Madi’s child does not.

Among the many things Madi is never told in this thinly veiled propaganda piece is that she doesn’t have to choose between her child and her future.  That she should be empowered and supported to return to school and chase her dreams. That she can take responsibility for her child to whom she is already a mother.  That she engaged, by her own admission, in baby-making behavior that indeed made a baby.

Also unspoken are the long-term consequences of abortion.

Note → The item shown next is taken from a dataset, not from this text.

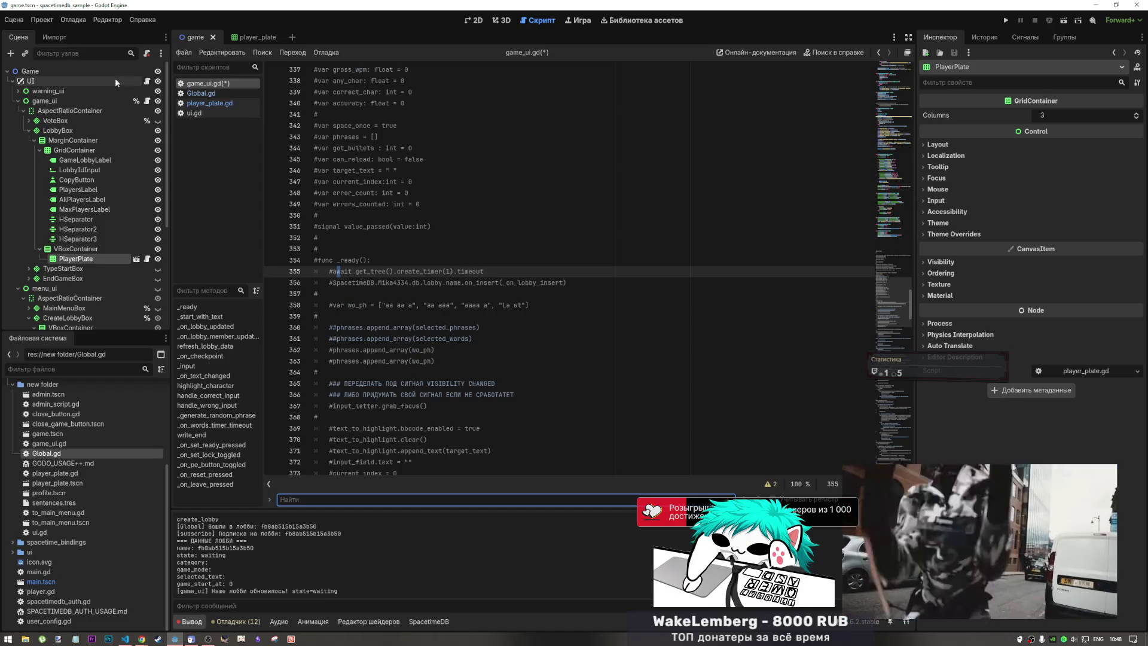
{"action": "left_click", "coordinate": [87, 92]}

While Madi gushes over the kindness of abortion staff, one must wonder where any of them will be when a more mature Madi, perhaps trying to conceive one day or watching her next child’s ultrasound, awakens to the reality of the precious life she sacrificed.

Where will the abortion advocates be when the anxiety, addiction, depression, relationship issues, and suicidal thoughts that plague many post-abortive women come to haunt Madi? They will be also conspicuous by their absence.

No one reminds her of a fundamental truth [that pregnancy is temporary but abortion forever. And forever is a long time to feel the ache of grief and guilt over a child needlessly killed.

Equipped with truth about the baby within her and supported by family and community, Madi might have taken another road. All she needed was someone to tell her the plain truth that yes, her body is not their property, and it never was…even when she was 13 weeks old in her own mother’s womb.